Click here for a map of the entire Bachelor Stony Brook Conservation Area. There are a couple of other trails good for more moderate explorations off the ADA trail. This post will highlight the wheelchair accessible trail only.
This location has some very noteworthy elements. It is very close to where Bachelor Brook meets the Connecticut River. A short scenic dirt lane to this spot can be taken off the accessible trail. The far end of the accessible trail parallels the floodplain area of the winding brook, with tall maples overhead. It's a delightful and extensive view into a unique environment not typically accessible to walkers in my experience. As you enter the wooded portion of the trail, there is a larger resting area with a viewing area over the floodplain.
Further along you will come upon the one challenging grade of the trail (shown in above photo), where assistance may be needed for some wheelchair users who might not otherwise need it - an uphill climb for 75 feet at 12-13%. It is well worth navigating for the environmental opportunity if you can manage it. After that the trail pretty much levels out again back to the parking lot.
Other noteworthy elements -
There is a power line that traverses the field. As power lines go, it's not the high tension buzzy type, thank goodness.
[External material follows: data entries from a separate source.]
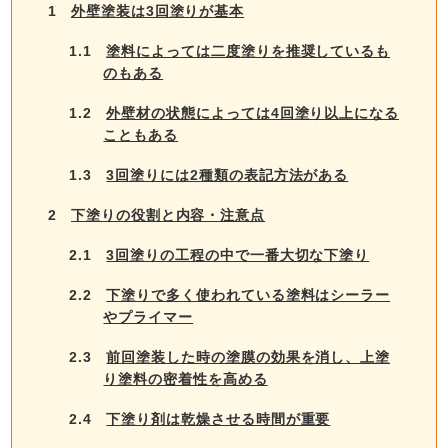
1
外壁塗装は3回塗りが基本
1.1
塗料によっては二度塗りを推奨しているも
のもある
1.2
外壁材の状態によっては4回塗り以上になる
こともある
1.3
3回塗りには2種類の表記方法がある
2
下塗りの役割と内容・注意点
2.1
3回塗りの工程の中で一番大切な下塗り
2.2
下塗りで多く使われている塗料はシーラー
やプライマー
2.3
前回塗装した時の塗膜の効果を消し、上塗
り塗料の密着性を高める
2.4
下塗り剤は乾燥させる時間が重要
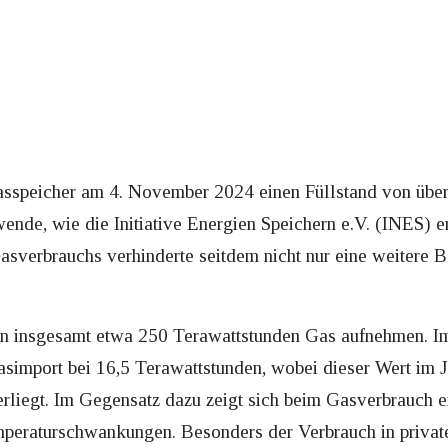
asspeicher am 4. November 2024 einen Füllstand von über
ende, wie die Initiative Energien Speichern e.V. (INES) erl
sverbrauchs verhinderte seitdem nicht nur eine weitere B
n insgesamt etwa 250 Terawattstunden Gas aufnehmen. Im
asimport bei 16,5 Terawattstunden, wobei dieser Wert im J
liegt. Im Gegensatz dazu zeigt sich beim Gasverbrauch e
mperaturschwankungen. Besonders der Verbrauch in privat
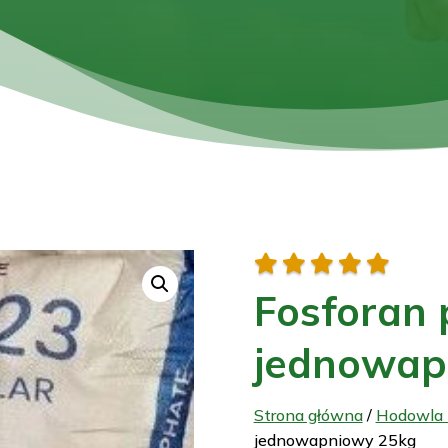





Fosforan
jednowap
Strona główna
/
Hodowla i
jednowapniowy 25kg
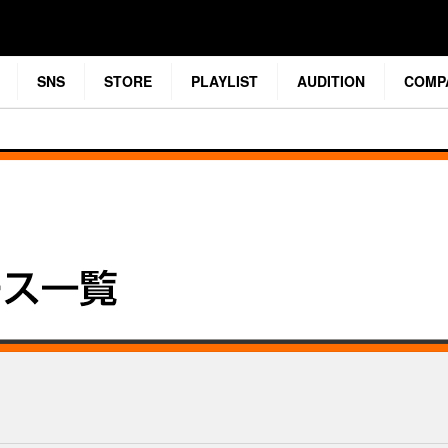
SNS
STORE
PLAYLIST
AUDITION
COMP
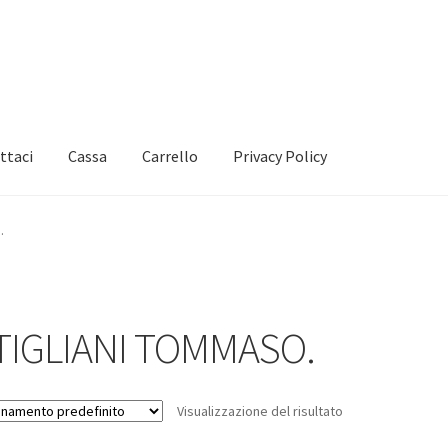
ttaci
Cassa
Carrello
Privacy Policy
.
TIGLIANI TOMMASO.
Visualizzazione del risultato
All the fun new aspects of the trail kept me from being too bothered by it, including one of the most unique obstacles I've ever come upon on a trail.
On the river side of the field, there is a hanging swath of vines, cut off a few feet from the ground, that sways in the wind. The breeze was quite strong when I visited, and the hefty vines passed back and forth across the trail, requiring me to consider carefully when I chose to pass through.
The Bachelor Brook - Stony Brook Conservation Area in South Hadley offers a pleasant opportunity to enjoy the outdoors. I was pleased to find it was less than 25 minutes from Amherst. If you are based in the central or southern stretch of the Pioneer Valley, this may be a great local opportunity for you. The parking lot is at 240 Ferry Street. There is a longer extension off the accessible loop that offers more walking trail along the brook and helps to disperse visitors.
Seems like a fine place for a stroll and if you go, please practice DCR safe park visiting guidelines during this period of restricted social contact:
- Minimize outdoor recreational time to limit potential exposure to COVID-19
- Stay within solitary or small groups, and avoid gatherings of ten or more people
- Practice social distancing of at least six feet between individuals
- Administer healthy personal hygiene, such as handwashing for at least 20 seconds
- Participate in only non-contact recreational activities
- Leave a park or area should large gatherings begin to build
- Stay home if ill, over 70, and/or part of a vulnerable population
Another stunning place to get some great water views. Lovely! I have encountered a similar "hanging vine" issue in Cumberland, RI along the Blackstone River bike trail. Sadly, the hanging vine is poison ivy, so one must take very good care to avoid!